I asked Cole to leave and I watched him pack. At first he didn’t hear me, or didn’t want to hear me, and wouldn’t pack, or even move. Then I was firmer and he began to collect his scattered clothing.
Cole spoke to me and his voice trailed off. He was worried about his family and their large expectations, he told me. He teared up and shuffled around my room after he had finally finished packing and I walked out with him, into the lift and out onto the street to the intersection before Waterloo train station. He would buy a ticket to Paris on the Eurostar. “But you’ve already decided that I’m guilty and you haven’t even heard my side of the story,” he said, on the way.
“I know. But you’ve upset her just being here, and you have to go.”
If I’d kept Cole at a distance at Harvard, I’d also done so with myself. I tried to keep the perceived measure of my potential uncapped. It was sexier to suggest a frontier, rather than go right up to the edge of it, and see where it stopped. I thought that if I partially covered my face with glasses, if any beauty I had was obscured or at least not accentuated – a makeup-less face, hair pulled back tight, clothing in black or muted colors which boxed my figure – I would be a cipher for others’ impressions. But what if she tore off those glasses and let down her hair, they’d wonder. She might be very pretty that way. Maybe a fantasy would be more alluring than I actually was.
But if I expected others to weave fantasies about me then, I noticed that I didn’t do the same for them. I was too lazy to imagine or dig, to probe or extrapolate from beyond what I saw, from a harder-won foundation. I wasn’t really guilty, of course: I had a small path that wound away from Cole and Emily, and I could not have stopped that night in the club, as I didn’t know them then. But I still had a part in their story. I noticed that fiction sometimes appropriated the space that fact should have; it’s shinier, and easier, and it becomes more appealing the more people, like me, give it credence.

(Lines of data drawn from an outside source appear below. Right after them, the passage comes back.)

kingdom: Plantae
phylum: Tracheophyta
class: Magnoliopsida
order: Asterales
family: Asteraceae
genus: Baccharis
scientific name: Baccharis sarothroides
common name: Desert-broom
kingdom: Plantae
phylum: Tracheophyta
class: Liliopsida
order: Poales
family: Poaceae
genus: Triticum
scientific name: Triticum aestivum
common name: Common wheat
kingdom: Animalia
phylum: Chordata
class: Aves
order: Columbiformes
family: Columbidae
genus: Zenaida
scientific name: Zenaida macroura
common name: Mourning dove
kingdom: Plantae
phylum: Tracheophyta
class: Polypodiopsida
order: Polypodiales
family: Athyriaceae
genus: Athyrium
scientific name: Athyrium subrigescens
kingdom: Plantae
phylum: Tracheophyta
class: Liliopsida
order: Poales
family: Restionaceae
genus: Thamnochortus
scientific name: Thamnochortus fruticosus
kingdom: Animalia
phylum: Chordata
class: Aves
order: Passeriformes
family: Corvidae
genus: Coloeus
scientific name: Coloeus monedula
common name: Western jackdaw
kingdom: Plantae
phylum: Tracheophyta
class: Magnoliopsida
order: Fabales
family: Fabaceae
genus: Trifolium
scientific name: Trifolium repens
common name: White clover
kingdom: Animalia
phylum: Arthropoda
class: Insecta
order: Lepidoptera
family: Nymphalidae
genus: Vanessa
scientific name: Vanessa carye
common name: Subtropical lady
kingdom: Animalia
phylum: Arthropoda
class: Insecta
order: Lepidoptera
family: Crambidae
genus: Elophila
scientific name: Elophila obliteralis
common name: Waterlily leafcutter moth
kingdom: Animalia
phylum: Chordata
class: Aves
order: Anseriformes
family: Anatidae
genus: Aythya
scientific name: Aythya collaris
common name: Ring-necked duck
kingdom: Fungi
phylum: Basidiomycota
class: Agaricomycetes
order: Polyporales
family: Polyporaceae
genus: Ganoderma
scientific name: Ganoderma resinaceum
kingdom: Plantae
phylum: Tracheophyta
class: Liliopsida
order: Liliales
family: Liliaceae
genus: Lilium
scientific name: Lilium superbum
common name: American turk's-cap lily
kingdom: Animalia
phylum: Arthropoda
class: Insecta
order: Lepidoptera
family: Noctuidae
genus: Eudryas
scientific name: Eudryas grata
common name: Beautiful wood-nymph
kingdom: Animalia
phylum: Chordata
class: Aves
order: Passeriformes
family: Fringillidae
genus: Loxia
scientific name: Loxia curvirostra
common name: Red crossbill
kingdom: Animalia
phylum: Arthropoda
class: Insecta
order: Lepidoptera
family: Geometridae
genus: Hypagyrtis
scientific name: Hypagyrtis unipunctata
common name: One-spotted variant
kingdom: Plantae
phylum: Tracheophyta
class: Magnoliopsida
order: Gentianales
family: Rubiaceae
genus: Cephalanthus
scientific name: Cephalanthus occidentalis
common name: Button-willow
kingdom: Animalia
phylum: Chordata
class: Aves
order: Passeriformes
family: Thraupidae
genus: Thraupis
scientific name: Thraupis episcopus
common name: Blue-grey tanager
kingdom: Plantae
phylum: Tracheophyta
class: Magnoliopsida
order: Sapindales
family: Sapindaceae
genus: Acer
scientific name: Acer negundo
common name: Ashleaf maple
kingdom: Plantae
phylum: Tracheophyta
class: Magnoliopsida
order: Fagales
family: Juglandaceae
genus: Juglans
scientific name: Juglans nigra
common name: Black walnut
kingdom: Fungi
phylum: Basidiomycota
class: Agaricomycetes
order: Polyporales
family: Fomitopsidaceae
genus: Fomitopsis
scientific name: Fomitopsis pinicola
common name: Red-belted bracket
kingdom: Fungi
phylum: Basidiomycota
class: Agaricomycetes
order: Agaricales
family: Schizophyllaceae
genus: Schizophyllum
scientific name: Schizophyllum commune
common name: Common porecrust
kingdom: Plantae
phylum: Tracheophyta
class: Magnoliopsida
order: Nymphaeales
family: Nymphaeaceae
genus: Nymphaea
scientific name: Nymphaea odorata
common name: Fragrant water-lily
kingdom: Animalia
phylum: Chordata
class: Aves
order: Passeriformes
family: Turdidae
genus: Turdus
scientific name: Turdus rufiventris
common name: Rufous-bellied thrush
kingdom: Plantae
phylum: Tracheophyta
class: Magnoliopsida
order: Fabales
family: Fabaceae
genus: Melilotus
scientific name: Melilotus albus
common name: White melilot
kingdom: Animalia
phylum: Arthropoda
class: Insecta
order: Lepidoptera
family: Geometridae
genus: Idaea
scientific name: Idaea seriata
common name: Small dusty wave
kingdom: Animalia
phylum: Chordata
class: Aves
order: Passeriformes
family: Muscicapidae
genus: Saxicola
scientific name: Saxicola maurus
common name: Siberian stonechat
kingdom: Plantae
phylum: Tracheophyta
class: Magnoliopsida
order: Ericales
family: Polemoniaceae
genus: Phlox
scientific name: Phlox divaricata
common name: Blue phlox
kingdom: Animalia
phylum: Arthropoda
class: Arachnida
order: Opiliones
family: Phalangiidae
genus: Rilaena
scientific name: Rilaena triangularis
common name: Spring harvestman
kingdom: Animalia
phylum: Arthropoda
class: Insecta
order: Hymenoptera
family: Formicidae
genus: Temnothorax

Somewhere at the confluence of Emily’s noticeable attributes – her small nose, her Harvard shirt, her biology textbooks, her voice – I’d imagined when I first met her, was, more or less, the whole girl. Passing faces on the street, meeting new people, I’d have to remember that life extended out, beyond what we can see. I heard that mushrooms are connected underground by a network of fine, white threads. Maybe people are connected, too – coincidences like this one made it seem so, seemed to uncover a unifying, hidden structure.
Below the intersection a tangle of underpasses spoked off the hub of the IMAX theatre to all destinations: the theatre, the bridge, the station. It was faster to run across the road above ground to the taxi rank at Waterloo station than to wind through the underground passages. But it was dangerous. The traffic is fast and runs the wrong direction in double lanes on each side, and the IMAX theatre looms like a cake in the middle of the roundabout, blocking the view of oncoming traffic. I sent Cole across the road, though. I wanted to watch him go to be sure, as if underground he might loop around and come back. I watched him run and stop to avoid the cars and then disappear into the black beetle line of taxis and into the station.
I returned to my room. I still don’t know what happened in the final club that night. And I never saw Cole or Emily again. I called Emily and offered help, but she didn’t return my messages. My part in the story was over. If this were fiction, all of us would go our separate ways, changed, and question later if such an improbable meeting could have happened at all.